_WHAT IS ASKED_
Copy the data below line for line without changing anything, and leave the pictures out.
# START OF STORED DATA
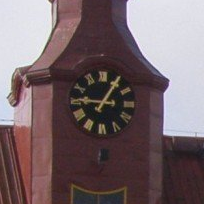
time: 9:05
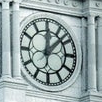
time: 12:07
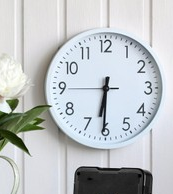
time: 6:30
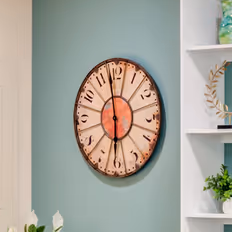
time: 5:58
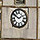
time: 1:50
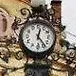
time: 12:23
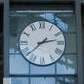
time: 2:38
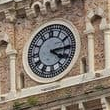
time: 4:14
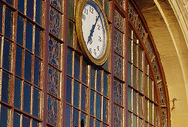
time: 1:05
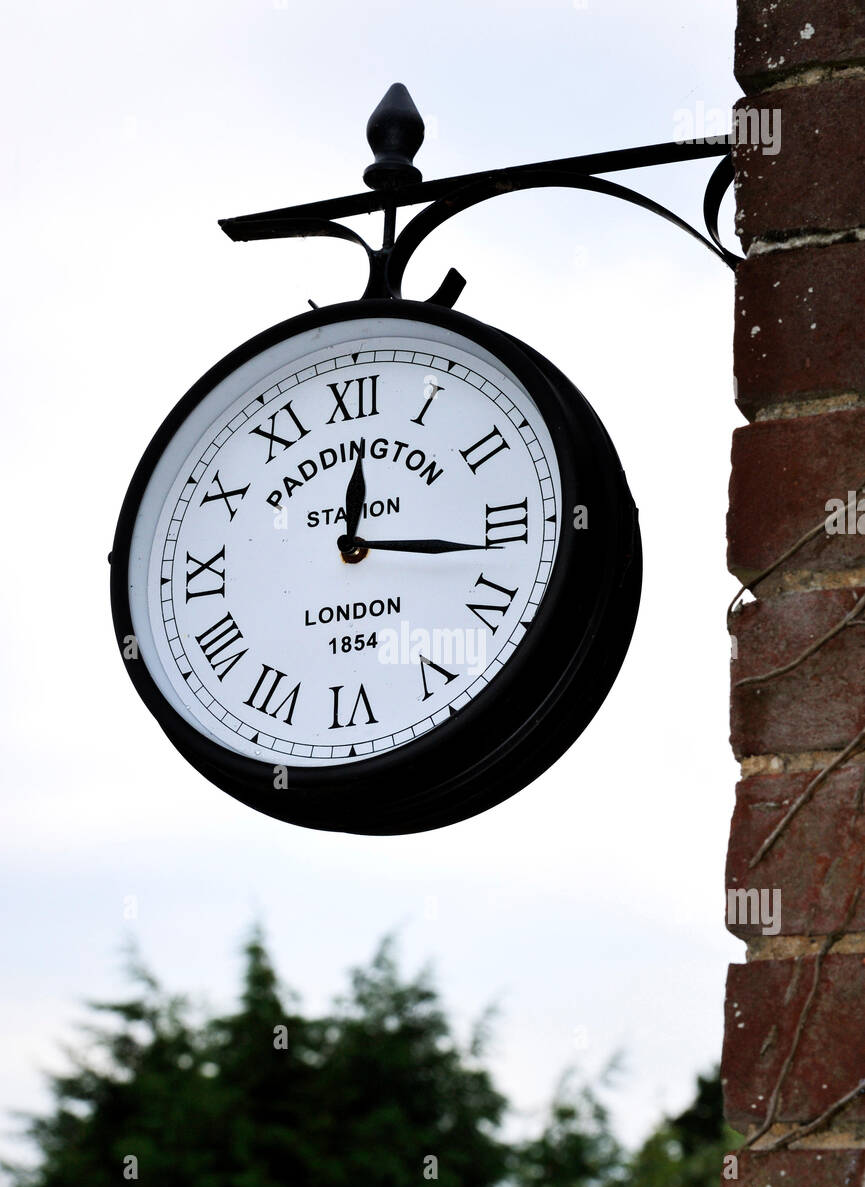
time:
# END OF STORED DATA
_RESULT OF THIS EXERCISE_
time: 9:05
time: 12:07
time: 6:30
time: 5:58
time: 1:50
time: 12:23
time: 2:38
time: 4:14
time: 1:05
time:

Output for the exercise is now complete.